YOUR TASK: Copy the data below word for word, beginning with its first line and stopping after the line that contains "manufaktur.".

Records from a data collection:
╔══
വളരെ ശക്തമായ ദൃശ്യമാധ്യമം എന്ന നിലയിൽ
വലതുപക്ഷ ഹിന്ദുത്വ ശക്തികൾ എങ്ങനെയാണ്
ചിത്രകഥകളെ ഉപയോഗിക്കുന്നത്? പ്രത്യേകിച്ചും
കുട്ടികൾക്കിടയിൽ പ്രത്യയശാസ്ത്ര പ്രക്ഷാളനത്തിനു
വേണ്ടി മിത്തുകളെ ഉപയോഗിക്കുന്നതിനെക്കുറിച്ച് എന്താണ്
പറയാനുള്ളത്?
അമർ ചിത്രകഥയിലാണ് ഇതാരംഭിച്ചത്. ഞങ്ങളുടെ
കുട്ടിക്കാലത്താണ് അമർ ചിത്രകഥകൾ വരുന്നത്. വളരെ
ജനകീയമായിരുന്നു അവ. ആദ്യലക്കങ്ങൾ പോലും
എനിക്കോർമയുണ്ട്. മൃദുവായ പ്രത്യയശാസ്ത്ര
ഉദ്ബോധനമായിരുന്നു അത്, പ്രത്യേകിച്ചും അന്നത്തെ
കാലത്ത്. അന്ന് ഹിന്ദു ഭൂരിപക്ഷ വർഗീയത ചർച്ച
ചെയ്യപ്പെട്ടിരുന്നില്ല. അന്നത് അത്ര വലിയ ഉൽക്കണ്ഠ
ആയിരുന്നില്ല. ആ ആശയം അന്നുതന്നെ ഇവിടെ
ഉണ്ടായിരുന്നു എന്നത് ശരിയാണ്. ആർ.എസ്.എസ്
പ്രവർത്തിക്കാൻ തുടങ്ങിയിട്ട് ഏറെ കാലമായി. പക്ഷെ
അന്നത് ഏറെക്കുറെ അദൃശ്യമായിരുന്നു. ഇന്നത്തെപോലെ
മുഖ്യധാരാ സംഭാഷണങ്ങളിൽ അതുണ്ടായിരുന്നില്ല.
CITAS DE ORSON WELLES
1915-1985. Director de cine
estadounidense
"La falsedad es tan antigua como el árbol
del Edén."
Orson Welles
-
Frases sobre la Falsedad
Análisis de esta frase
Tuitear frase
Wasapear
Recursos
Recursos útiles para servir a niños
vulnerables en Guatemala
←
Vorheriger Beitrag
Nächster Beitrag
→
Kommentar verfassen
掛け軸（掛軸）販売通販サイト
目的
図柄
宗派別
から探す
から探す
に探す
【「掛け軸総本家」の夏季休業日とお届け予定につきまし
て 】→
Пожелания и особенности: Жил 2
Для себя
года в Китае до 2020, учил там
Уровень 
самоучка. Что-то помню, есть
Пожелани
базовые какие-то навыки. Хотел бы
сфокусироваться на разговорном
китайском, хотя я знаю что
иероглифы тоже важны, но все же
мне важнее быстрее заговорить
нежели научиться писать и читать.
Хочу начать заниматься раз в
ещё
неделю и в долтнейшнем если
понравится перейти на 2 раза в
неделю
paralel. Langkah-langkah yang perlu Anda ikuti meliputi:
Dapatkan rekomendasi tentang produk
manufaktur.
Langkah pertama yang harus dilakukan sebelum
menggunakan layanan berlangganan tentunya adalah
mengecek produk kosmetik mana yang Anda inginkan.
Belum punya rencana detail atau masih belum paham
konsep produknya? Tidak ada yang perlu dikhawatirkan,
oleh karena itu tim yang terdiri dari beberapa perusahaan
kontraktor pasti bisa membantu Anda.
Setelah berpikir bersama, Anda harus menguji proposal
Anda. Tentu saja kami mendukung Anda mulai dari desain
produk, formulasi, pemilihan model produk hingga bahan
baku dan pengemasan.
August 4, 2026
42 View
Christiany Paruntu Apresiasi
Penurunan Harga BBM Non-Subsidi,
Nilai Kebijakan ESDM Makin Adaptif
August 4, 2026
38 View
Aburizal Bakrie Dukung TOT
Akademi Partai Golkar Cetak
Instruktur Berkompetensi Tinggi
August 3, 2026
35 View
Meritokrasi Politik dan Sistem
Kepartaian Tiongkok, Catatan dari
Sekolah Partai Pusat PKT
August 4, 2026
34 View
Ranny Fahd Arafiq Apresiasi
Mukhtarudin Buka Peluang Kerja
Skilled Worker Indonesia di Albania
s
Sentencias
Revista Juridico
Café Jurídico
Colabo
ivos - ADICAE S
╚══
YOUR SOLUTION:
വളരെ ശക്തമായ ദൃശ്യമാധ്യമം എന്ന നിലയിൽ
വലതുപക്ഷ ഹിന്ദുത്വ ശക്തികൾ എങ്ങനെയാണ്
ചിത്രകഥകളെ ഉപയോഗിക്കുന്നത്? പ്രത്യേകിച്ചും
കുട്ടികൾക്കിടയിൽ പ്രത്യയശാസ്ത്ര പ്രക്ഷാളനത്തിനു
വേണ്ടി മിത്തുകളെ ഉപയോഗിക്കുന്നതിനെക്കുറിച്ച് എന്താണ്
പറയാനുള്ളത്?
അമർ ചിത്രകഥയിലാണ് ഇതാരംഭിച്ചത്. ഞങ്ങളുടെ
കുട്ടിക്കാലത്താണ് അമർ ചിത്രകഥകൾ വരുന്നത്. വളരെ
ജനകീയമായിരുന്നു അവ. ആദ്യലക്കങ്ങൾ പോലും
എനിക്കോർമയുണ്ട്. മൃദുവായ പ്രത്യയശാസ്ത്ര
ഉദ്ബോധനമായിരുന്നു അത്, പ്രത്യേകിച്ചും അന്നത്തെ
കാലത്ത്. അന്ന് ഹിന്ദു ഭൂരിപക്ഷ വർഗീയത ചർച്ച
ചെയ്യപ്പെട്ടിരുന്നില്ല. അന്നത് അത്ര വലിയ ഉൽക്കണ്ഠ
ആയിരുന്നില്ല. ആ ആശയം അന്നുതന്നെ ഇവിടെ
ഉണ്ടായിരുന്നു എന്നത് ശരിയാണ്. ആർ.എസ്.എസ്
പ്രവർത്തിക്കാൻ തുടങ്ങിയിട്ട് ഏറെ കാലമായി. പക്ഷെ
അന്നത് ഏറെക്കുറെ അദൃശ്യമായിരുന്നു. ഇന്നത്തെപോലെ
മുഖ്യധാരാ സംഭാഷണങ്ങളിൽ അതുണ്ടായിരുന്നില്ല.
CITAS DE ORSON WELLES
1915-1985. Director de cine
estadounidense
"La falsedad es tan antigua como el árbol
del Edén."
Orson Welles
-
Frases sobre la Falsedad
Análisis de esta frase
Tuitear frase
Wasapear
Recursos
Recursos útiles para servir a niños
vulnerables en Guatemala
←
Vorheriger Beitrag
Nächster Beitrag
→
Kommentar verfassen
掛け軸（掛軸）販売通販サイト
目的
図柄
宗派別
から探す
から探す
に探す
【「掛け軸総本家」の夏季休業日とお届け予定につきまし
て 】→
Пожелания и особенности: Жил 2
Для себя
года в Китае до 2020, учил там
Уровень 
самоучка. Что-то помню, есть
Пожелани
базовые какие-то навыки. Хотел бы
сфокусироваться на разговорном
китайском, хотя я знаю что
иероглифы тоже важны, но все же
мне важнее быстрее заговорить
нежели научиться писать и читать.
Хочу начать заниматься раз в
ещё
неделю и в долтнейшнем если
понравится перейти на 2 раза в
неделю
paralel. Langkah-langkah yang perlu Anda ikuti meliputi:
Dapatkan rekomendasi tentang produk
manufaktur.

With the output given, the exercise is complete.